# Your tasks
- a) Translate this sentence from the text about the Navy SEALs helicopters into Spanish: "It was a heart-stopping moment for President Barack Obama, who had been monitoring the raid in the White House Situation Room since 1 p.m., surrounded by members of his war cabinet."
- b) According to the text about the Navy SEALs helicopters, how many people aboard the Chinook died on August 6?
- c) Reproduce the stretch of the text about the Navy SEALs helicopters from "Bad luck, one" through "his war cabinet." word for word.

# Supplied text
On August 6, 17 members of the US Navy’s elite commando SEALs Team 6 died when the Chinook helicopter they were in was brought down in Afghanistan by insurgent rocket fire. The SEALs were providing back-up to an Army Ranger raid on an “insurgent cell.” All 38 people aboard the aircraft died, resulting in the greatest one-day loss of American life during the Afghanistan war.
Bad luck, one might think, but neatly balanced by the good luck that the very same Navy SEALs Team enjoyed on May 2nd when their helicopter “malfunctioned as it approached Osama bin Laden’s compound at about 3:30 p.m. ET Sunday, stalling as it hovered.” Fortunately, the pilot was able to “set the machine down gently inside the walls of the compound, but then couldn’t get it going again.”
It was a heart-stopping moment for President Barack Obama, who had been monitoring the raid in the White House Situation Room since 1 p.m., surrounded by members of his war cabinet.
Obviously, everyone was thinking about Black Hawk Down and Desert One,” a senior administration official recalled.
But not to worry.
The SEALs disembarked.
The assault team went ahead and raided the compound, even though they didn’t know if they would have a ride home”

# Dataset records
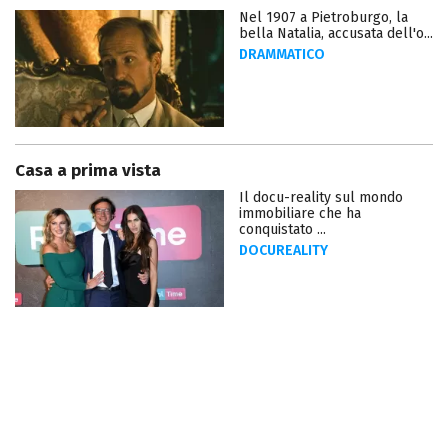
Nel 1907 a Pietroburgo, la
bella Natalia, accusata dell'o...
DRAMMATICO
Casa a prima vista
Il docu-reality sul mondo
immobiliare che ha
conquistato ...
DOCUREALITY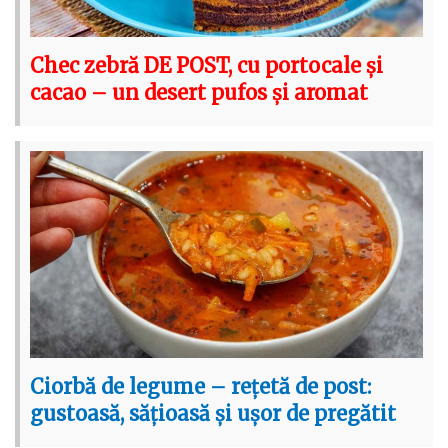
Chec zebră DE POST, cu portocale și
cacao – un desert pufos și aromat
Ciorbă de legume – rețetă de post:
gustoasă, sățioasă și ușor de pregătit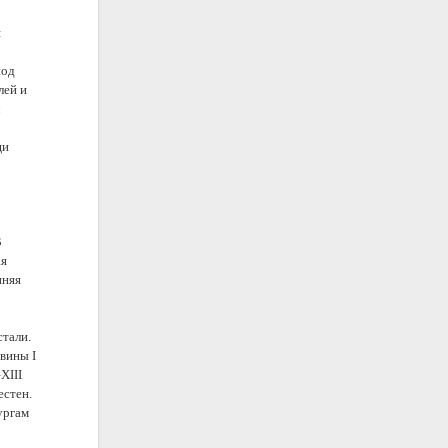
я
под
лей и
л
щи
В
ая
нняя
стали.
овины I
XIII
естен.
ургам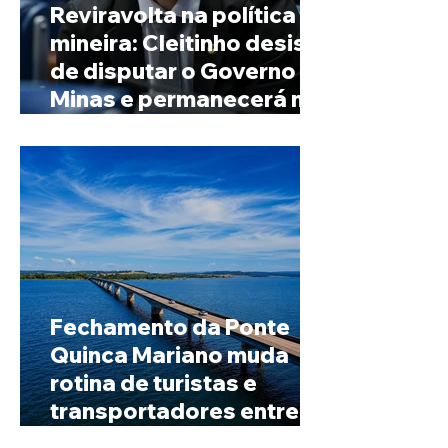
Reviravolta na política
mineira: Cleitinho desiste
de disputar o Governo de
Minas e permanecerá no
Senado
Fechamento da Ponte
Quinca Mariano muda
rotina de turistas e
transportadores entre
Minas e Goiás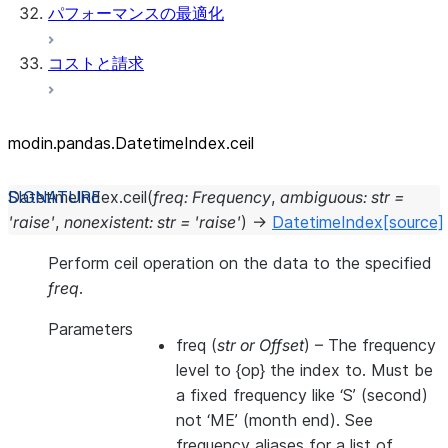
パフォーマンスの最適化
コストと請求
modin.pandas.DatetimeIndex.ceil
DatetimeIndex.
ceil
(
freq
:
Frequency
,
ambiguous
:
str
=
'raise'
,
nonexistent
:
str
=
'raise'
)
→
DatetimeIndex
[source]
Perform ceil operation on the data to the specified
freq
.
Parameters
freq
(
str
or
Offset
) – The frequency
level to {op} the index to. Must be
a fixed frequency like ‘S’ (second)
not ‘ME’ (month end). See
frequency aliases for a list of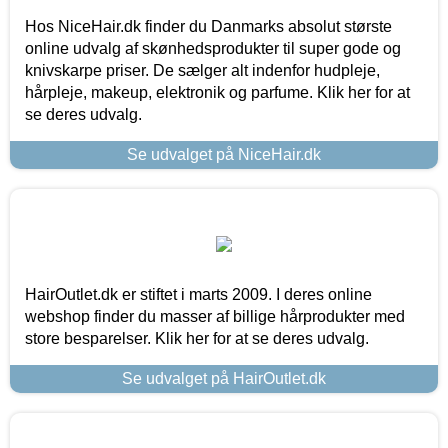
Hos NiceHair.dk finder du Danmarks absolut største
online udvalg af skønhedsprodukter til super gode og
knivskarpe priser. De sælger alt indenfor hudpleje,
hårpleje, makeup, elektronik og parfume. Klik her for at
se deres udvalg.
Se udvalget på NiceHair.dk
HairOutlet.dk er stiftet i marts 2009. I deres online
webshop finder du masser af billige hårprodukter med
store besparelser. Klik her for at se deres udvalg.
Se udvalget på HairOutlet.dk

# Solved problems
- a) Fue un momento angustiante para el presidente Barack Obama, que seguía la incursión en la Sala de Situación de la Casa Blanca desde la 1 p. m., rodeado de miembros de su gabinete de guerra.

- b) All 38 people aboard died.

- c)
Bad luck, one might think, but neatly balanced by the good luck that the very same Navy SEALs Team enjoyed on May 2nd when their helicopter “malfunctioned as it approached Osama bin Laden’s compound at about 3:30 p.m. ET Sunday, stalling as it hovered.” Fortunately, the pilot was able to “set the machine down gently inside the walls of the compound, but then couldn’t get it going again.”
It was a heart-stopping moment for President Barack Obama, who had been monitoring the raid in the White House Situation Room since 1 p.m., surrounded by members of his war cabinet.